_Directions for this task_: Repeat each of the items below word for word, leaving out the pictures.
== Segment start ==
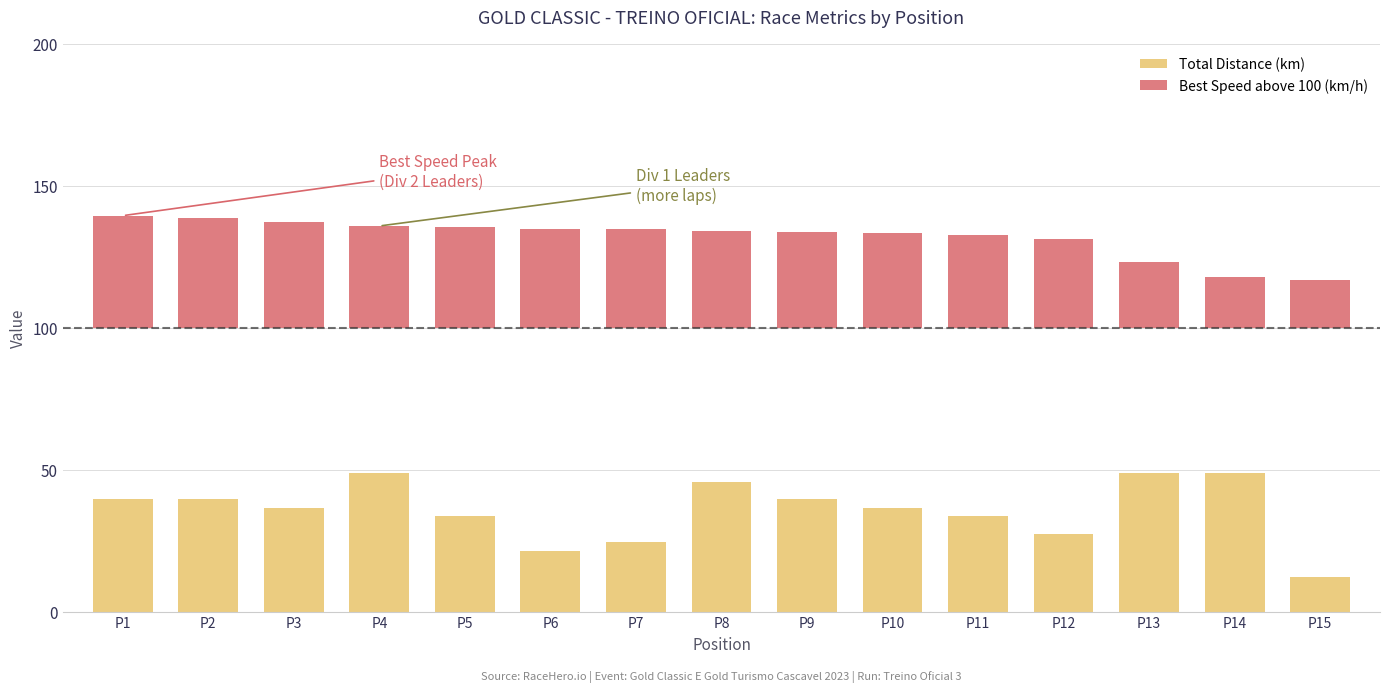

List the series in order of their overall mean, lowest first.

Best Speed above 100 (km/h), Total Distance (km)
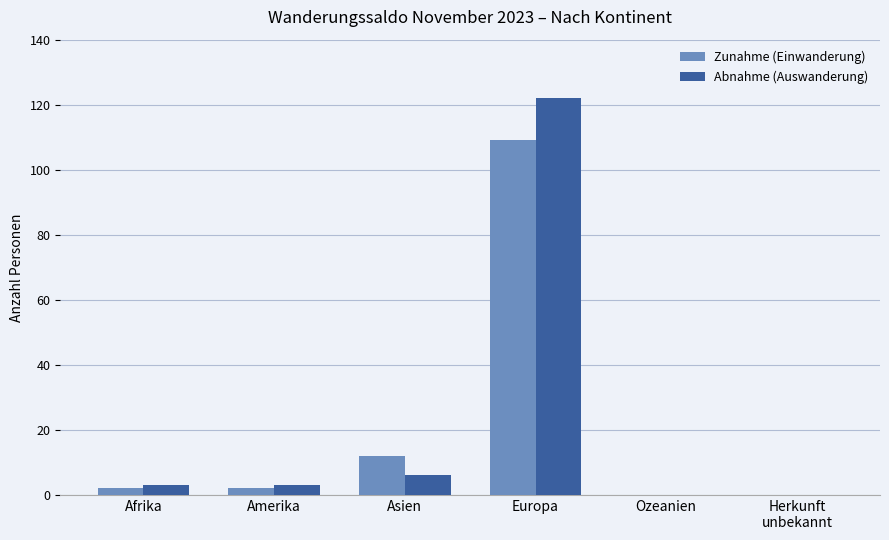

How many series are shown in this chart?

2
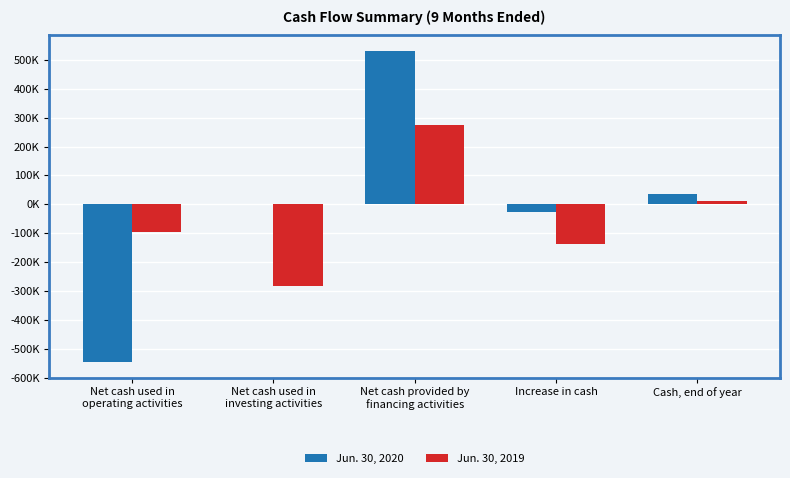

At which label is Jun. 30, 2020 closest to -7958?

Net cash used in
investing activities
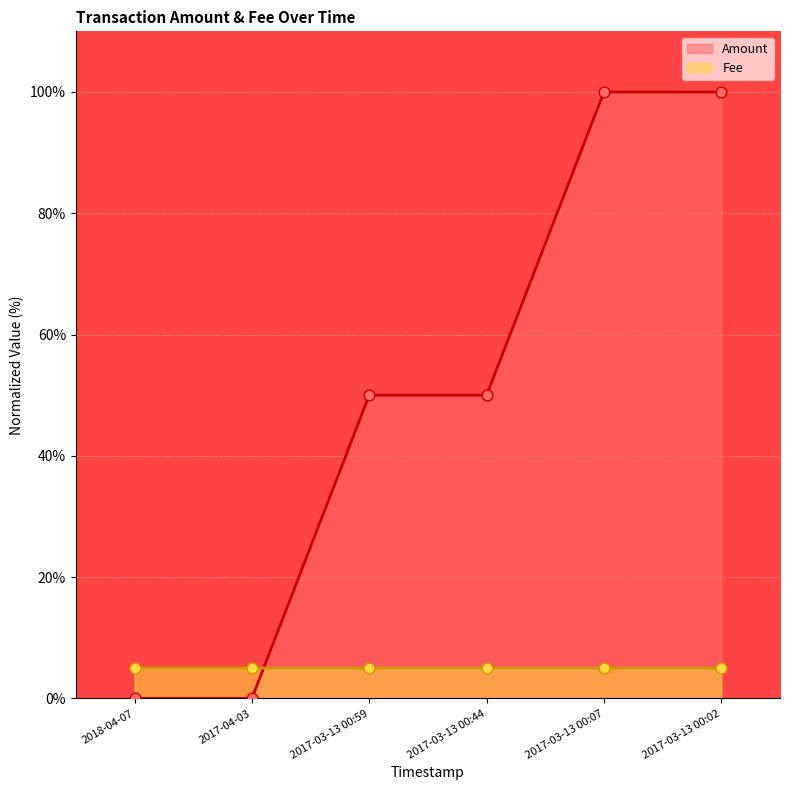

What are all the series names shown in the legend?

Amount, Fee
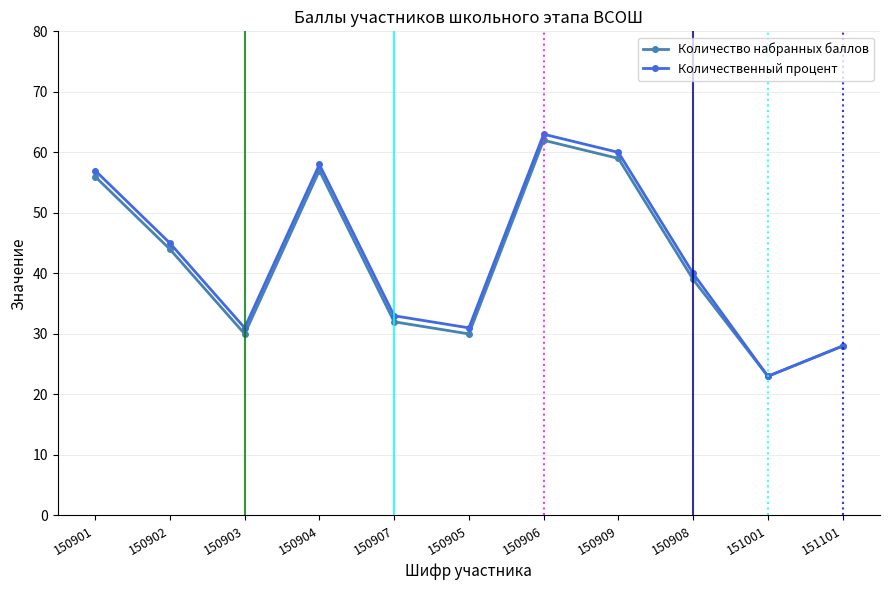

Which series changed the most between 150906 and 151101?

Количественный процент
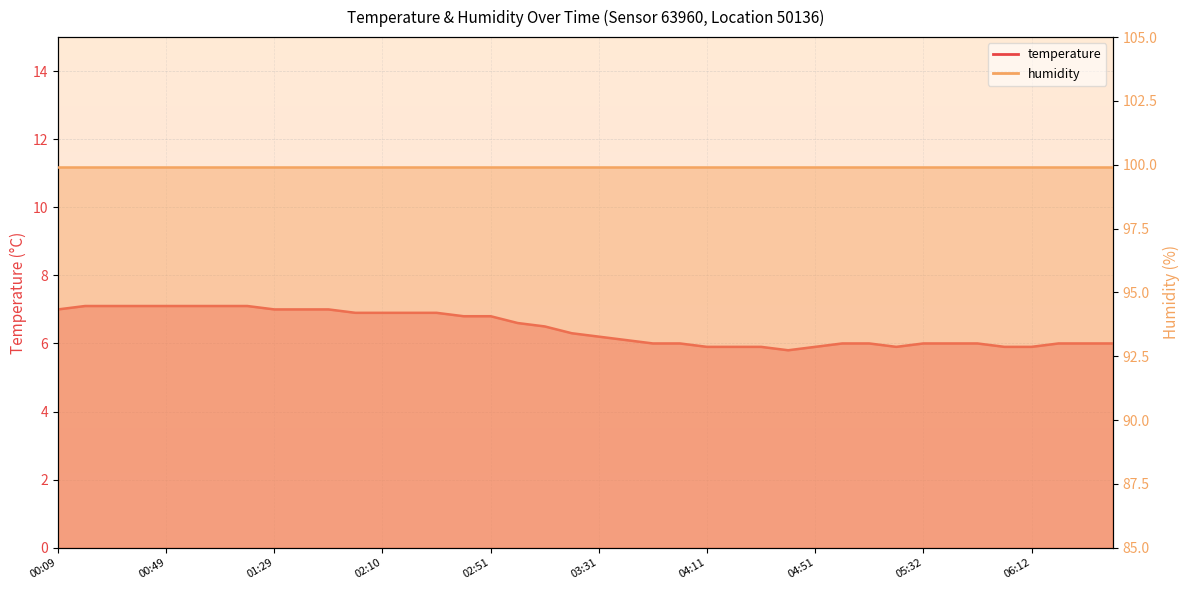

What is the difference between the maximum and minimum values?

1.3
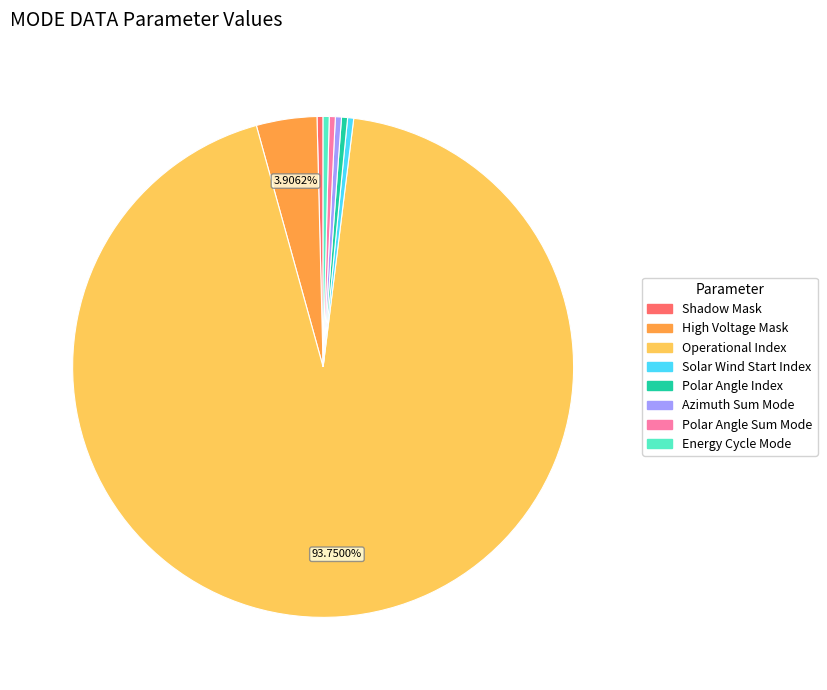

What percentage is the Operational Index slice, to the nearest percent?

94%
== Segment end ==
_Reply to the task_:
List the series in order of their overall mean, lowest first.

Best Speed above 100 (km/h), Total Distance (km)

How many series are shown in this chart?

2

At which label is Jun. 30, 2020 closest to -7958?

Net cash used in
investing activities

What are all the series names shown in the legend?

Amount, Fee

Which series changed the most between 150906 and 151101?

Количественный процент

What is the difference between the maximum and minimum values?

1.3

What percentage is the Operational Index slice, to the nearest percent?

94%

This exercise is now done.